The lease for JCube will expire in March 2023. During this period, the land plot ratio of the centre will increase from 3.0 to 4.2. Meanwhile, CapitaLand Development has also been looking at alternatives to redevelop the site. It also plans to replace the ice rink at JCube with a mixed-use residential complex.
Impact on neighbouring malls
In its bid to convert the former JCube Shopping Centre into a residential tower, CapitaLand Development (CLD) faces a number of challenges. One of the biggest is the strong demand for residential properties in Jurong East. The development could eventually generate prices of up to $2,000 per sq ft. Meanwhile, private properties in the same neighbourhood sell for around $1,500 per square foot.
A new masterplan for the JCube plot has been approved by the Urban Redevelopment Authority (URA), with plans to develop it into a residential-led development with commercial spaces on the first storey. This will increase the plot ratio of the development from 3.0 to 4.2. The JCube Shopping Centre, owned by CapitaLand, was first opened in 2012 after undergoing major refurbishments. It has a capacity of 30,000 shoppers.
Although the redevelopment of the JCube Shopping Centre is expected to create a mixed-use development, its impact on neighbouring malls remains unclear. The former JCube Shopping Centre is located about 200m from Jurong East MRT station. Other nearby malls include IMM, Westgate and Jem mall.
Cost of mixed-use development at JCube
Developer CapitaLand has plans to develop a larger property at JCube Shopping Centre. The mixed-use development will be a new shopping mall that focuses on e-commerce and residential spaces. Currently, the demand for residential space is high in Jurong East, and the development could bring in as much as $2,000 per sq ft. In the next two years, another 970 flats in Jurong East are due for completion.
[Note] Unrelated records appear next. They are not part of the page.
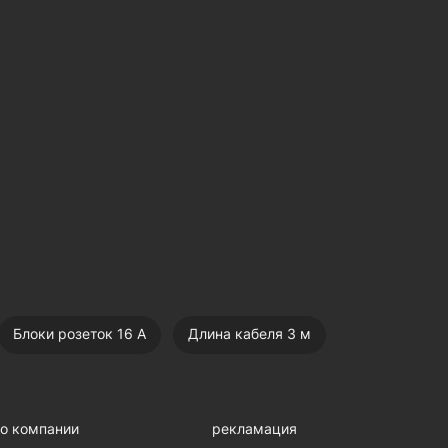
Блоки розеток 16 А
Длина кабеля 3 м
о компании
рекламация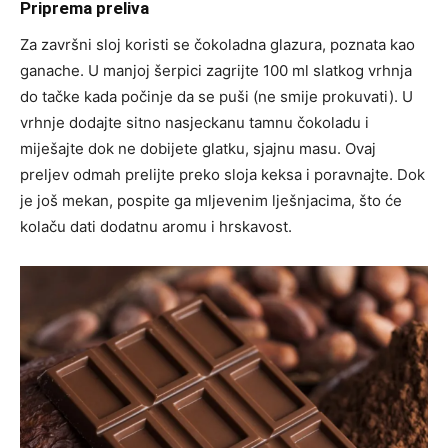
Priprema preliva
Za završni sloj koristi se čokoladna glazura, poznata kao
ganache. U manjoj šerpici zagrijte 100 ml slatkog vrhnja
do tačke kada počinje da se puši (ne smije prokuvati). U
vrhnje dodajte sitno nasjeckanu tamnu čokoladu i
miješajte dok ne dobijete glatku, sjajnu masu. Ovaj
preljev odmah prelijte preko sloja keksa i poravnajte. Dok
je još mekan, pospite ga mljevenim lješnjacima, što će
kolaču dati dodatnu aromu i hrskavost.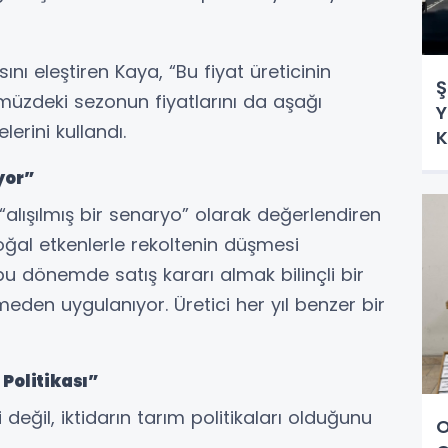
ını eleştiren Kaya, “Bu fiyat üreticinin
Ş
ümüzdeki sezonun fiyatlarını da aşağı
Y
lerini kullandı.
K
yor”
alışılmış bir senaryo” olarak değerlendiren
doğal etkenlerle rekoltenin düşmesi
 bu dönemde satış kararı almak bilinçli bir
meden uygulanıyor. Üretici her yıl benzer bir
Politikası”
değil, iktidarın tarım politikaları olduğunu
O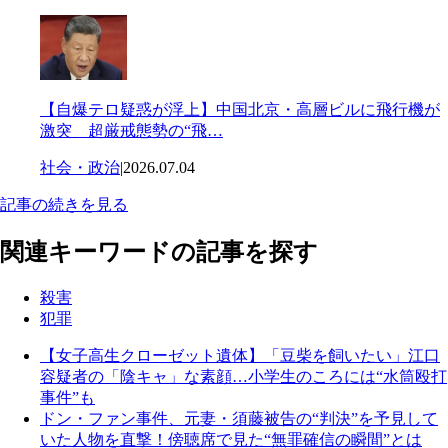
【自爆テロ疑惑が浮上】中国北京・高層ビルに飛行機が
激突 超厳戒態勢の“飛…
社会・政治
|
2026.07.04
記事の続きを見る
関連キーワードの記事を探す
殺害
犯罪
【女子高生クローゼット遺体】「豆柴を飼いたい」江口
容疑者の「陰キャ」な素顔…小学生のころには“水筒殴打
事件”も
ドン・ファン事件、元妻・須藤被告の“判決”を予見して
いた人物を直撃！傍聴席で見た“無罪確信の瞬間”とは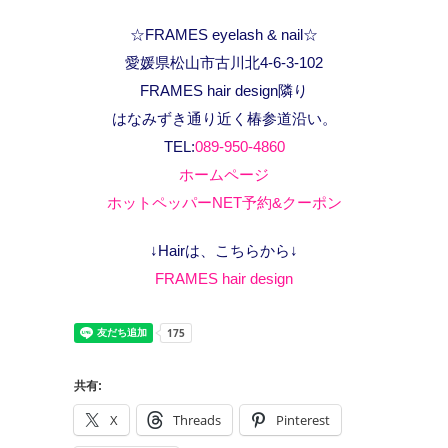
☆FRAMES eyelash & nail☆
愛媛県松山市古川北4-6-3-102
FRAMES hair design隣り
はなみずき通り近く椿参道沿い。
TEL:
089-950-4860
ホームページ
ホットペッパーNET予約&クーポン
↓Hairは、こちらから↓
FRAMES hair design
共有:
X
Threads
Pinterest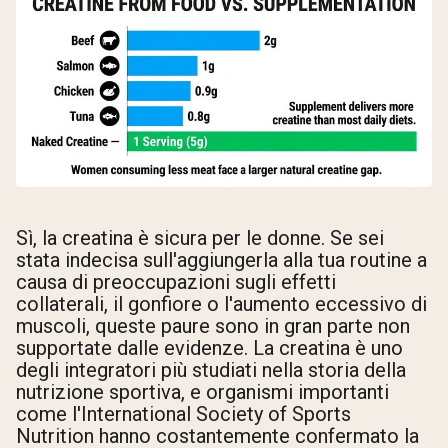
Sì, la creatina è sicura per le donne. Se sei
stata indecisa sull'aggiungerla alla tua routine a
causa di preoccupazioni sugli effetti
collaterali, il gonfiore o l'aumento eccessivo di
muscoli, queste paure sono in gran parte non
supportate dalle evidenze. La creatina è uno
degli integratori più studiati nella storia della
nutrizione sportiva, e organismi importanti
come l'International Society of Sports
Nutrition hanno costantemente confermato la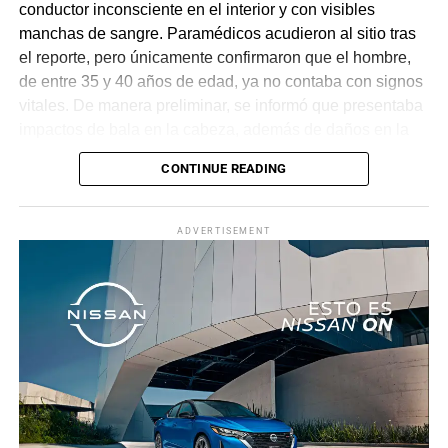
conductor inconsciente en el interior y con visibles
manchas de sangre. Paramédicos acudieron al sitio tras
el reporte, pero únicamente confirmaron que el hombre,
de entre 35 y 40 años de edad, ya no contaba con signos
vitales. De manera preliminar, se informó que presentaba
impactos de bala en la cabeza, además de daños en la
puerta del lado del conductor.
CONTINUE READING
La zona fue acordonada para preservar la escena,
mientras peritos de la Fiscalía Regional Oriente
ADVERTISEMENT
realizaron las diligencias correspondientes y el
levantamiento del cuerpo. Hasta el momento no se
cuenta con información sobre los agresores, y el cadáver
fue trasladado al Servicio Médico Forense en espera de
ser identificado, en tanto continúan las investigaciones.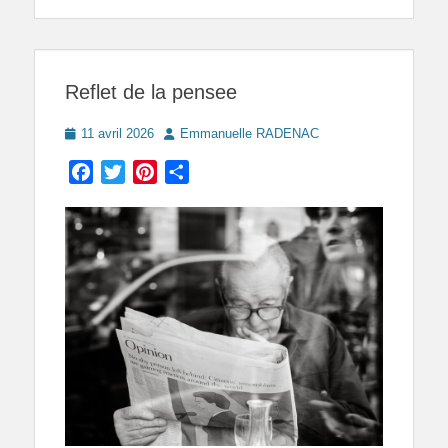
Reflet de la pensee
Posted
Author
11 avril 2026
Emmanuelle RADENAC
on
Facebook
Twitter
Pinterest
Partager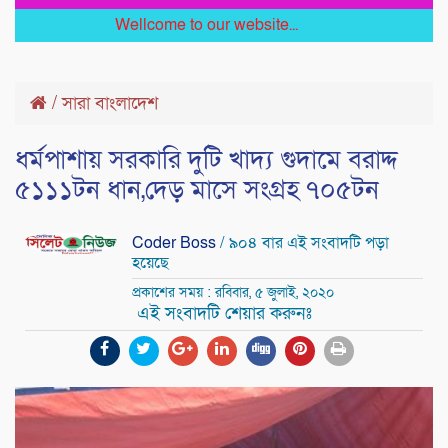
Wellcome to our website...
/
সারা বাংলাদেশ
ধর্মপাশায় সরকারি দুটি খাদ্য গুদামে বরাদ্দ
৫১১১টন ধান,দেড় মাসে সংগ্রহ ৭০৫টন
Coder Boss
/ ৯০৪ বার এই সংবাদটি পড়া
হয়েছে
প্রকাশের সময় : রবিবার, ৫ জুলাই, ২০২০
এই সংবাদটি শেয়ার করুনঃ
JCube is part of Jurong Gateway, a planned urban development in the Jurong Lake District. It is located adjacent to the Jurong East MRT interchange station, which serves the existing Jurong MRT lines and the new Jurong Region Line. The proposed development will also include community institutions and a bus interchange.
JCube has five floors and three basement levels, as well as an outdoor garden. It has a total net lettable area of 210,038 sq ft. It is a 99-year leasehold. The developer expects the development to add up to $90 million in retail space.
The sale of JCube is a good way for the developer to reposition the property. It is expected to generate S$340m, which is a 22 percent premium to the mall’s valuation. This will provide CICT with capital to fund future acquisitions.
The latest commercial site near the JTC Summit has launched for sale. It can be developed into a 25-storey scheme. Its GFA is 695,000 square feet and has to contain at least 90% office space. According to JLL’s national director of research and consultancy, the site is expected to fetch bids of $700-800 psf ppr.
The developer may also benefit from rezoning the site and offering a higher plot ratio. For example, if he rezones the site for a mixed-use development, the cost per sq ft could go up to S$1,200.